▸ Tâche A:
D'après l'article sur Didier Tholot et le FC Sion, combien d'entraîneurs le président a-t-il usés depuis son retour en 2003 ?
▸ Tâche B:
Rédigez la suite de l'article sur Didier Tholot et le FC Sion, à partir de sa dernière phrase.

▸ Extrait du document:
________________________________________
Le président Constantin et ses manières brutales, Didier Tholot connaît. En 2003, il avait déjà entraîné le FC Sion en Challenge league, avant d'être limogé après une vingtaine de matches. Quand le même Constantin, au printemps dernier, l'a recontacté, Tholot a dit oui, conscient des risques.
«J'avais un double mandat: sauver l'équipe menacée par la relégation à neuf matches de la fin, et gagner la Coupe, pour laquelle elle était qualifiée. J'ai réussi sur les deux tableaux. Mais le risque était grand: je venais d'échouer à Reims et dans ce métier, deux échecs consécutifs et vous êtes morts.»
«J'ai déchiré mon contrat»
Sauf catastrophe, il fêtera son premier anniversaire à la tête du FC Sion le 14 avril. Du jamais vu: depuis son retour en 2003, le président a épuisé 21 entraîneurs, soit une moyenne de vie de quatre mois.
«Constantin s'investit totalement dans le club mais attend beaucoup des autres. Compte tenu des antécédents, le risque est peut-être un peu plus grand ici. Mais c'est le métier d'entraîneur qui veut cela. Quand on s'assied sur un banc, on ne sait pas quand on le quittera. Je n'ai jamais vécu dans la peur. Si vous avez peur de perdre votre place, vous l'avez déjà perdue. J'assume les défaites comme les victoires, je ne cherche jamais de faux-fuyants. A St Etienne, comme joueur, j'ai déchiré mon contrat devant le président avec qui j'étais en conflit et j'ai signé à Martigues pour quatre fois moins. Je vis le foot par passion, c'est ma raison de vivre, pas pour arrondir mon compte en banque. Constantin est mon employeur, mais c'est moi qui fais l'équipe.»
Son indépendance, Didier Tholot l'a prouvée en maintenant sa confiance et en continuant à aligner Serey Die, soupçonné pourtant de truquage par le président.
________________________________________
▸ Informations extraites:
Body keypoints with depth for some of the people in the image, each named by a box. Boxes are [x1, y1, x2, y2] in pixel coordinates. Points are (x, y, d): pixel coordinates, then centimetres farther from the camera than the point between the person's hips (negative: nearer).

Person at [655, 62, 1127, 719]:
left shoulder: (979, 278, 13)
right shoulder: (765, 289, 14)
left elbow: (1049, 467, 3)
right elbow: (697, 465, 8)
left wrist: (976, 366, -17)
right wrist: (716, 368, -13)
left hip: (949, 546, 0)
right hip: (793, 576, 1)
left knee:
________________________________________
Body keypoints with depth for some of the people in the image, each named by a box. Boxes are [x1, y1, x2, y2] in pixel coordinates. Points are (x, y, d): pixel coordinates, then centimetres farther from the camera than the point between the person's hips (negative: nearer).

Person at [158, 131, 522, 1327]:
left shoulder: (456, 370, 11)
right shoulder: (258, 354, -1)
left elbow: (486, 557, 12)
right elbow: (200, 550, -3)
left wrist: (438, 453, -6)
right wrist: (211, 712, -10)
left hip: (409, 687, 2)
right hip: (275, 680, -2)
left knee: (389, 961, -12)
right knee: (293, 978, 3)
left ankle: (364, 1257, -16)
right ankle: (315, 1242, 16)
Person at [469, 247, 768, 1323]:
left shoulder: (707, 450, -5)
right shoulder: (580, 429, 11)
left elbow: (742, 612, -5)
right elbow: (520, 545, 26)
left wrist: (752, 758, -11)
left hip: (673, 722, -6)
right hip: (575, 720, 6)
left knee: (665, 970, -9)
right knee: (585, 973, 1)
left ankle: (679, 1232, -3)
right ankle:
________________________________________
▸ Résultat A:
21 entraîneurs, soit une durée de vie moyenne de quatre mois.

▸ Résultat B:
Ouvrier de Saint-Etienne
Devenir footballeur: Didier Tholot en a rêvé depuis tout petit. «On habitait Boën, à 50 kilomètres de Saint-Etienne. Dans les années 70, toute la France vibrait avec les Verts et leurs folles épopées de Coupe d'Europe, Piazza, Curkovic, Rocheteau. Faute de pouvoir me payer un billet, j'écoutais les matches à la radio. Je martelais à mon père que je voulais rejoindre le centre de formation de Vichy. «OK, je te paie le train, mais l'aller seulement, m'a-t-il répondu un jour. J'avais 17 ans.» Auteur de plus de 100 buts en première division, Tholot a connu son heure de gloire en 1996, à 31 ans, avec Bordeaux: en quarts de finale de la coupe UEFA, les Girondins, battus 2-0 à l'aller par le Milan AC de Weah et Savicevic, avaient retourné la situation au retour 3-0, un match resté mythique. Tholot avait signé l'ouverture du score, comme on le lui rappelle encore souvent aujourd'hui. «Une reprise sur un centre pas très esthétique, mais le ballon avait fini au fond.»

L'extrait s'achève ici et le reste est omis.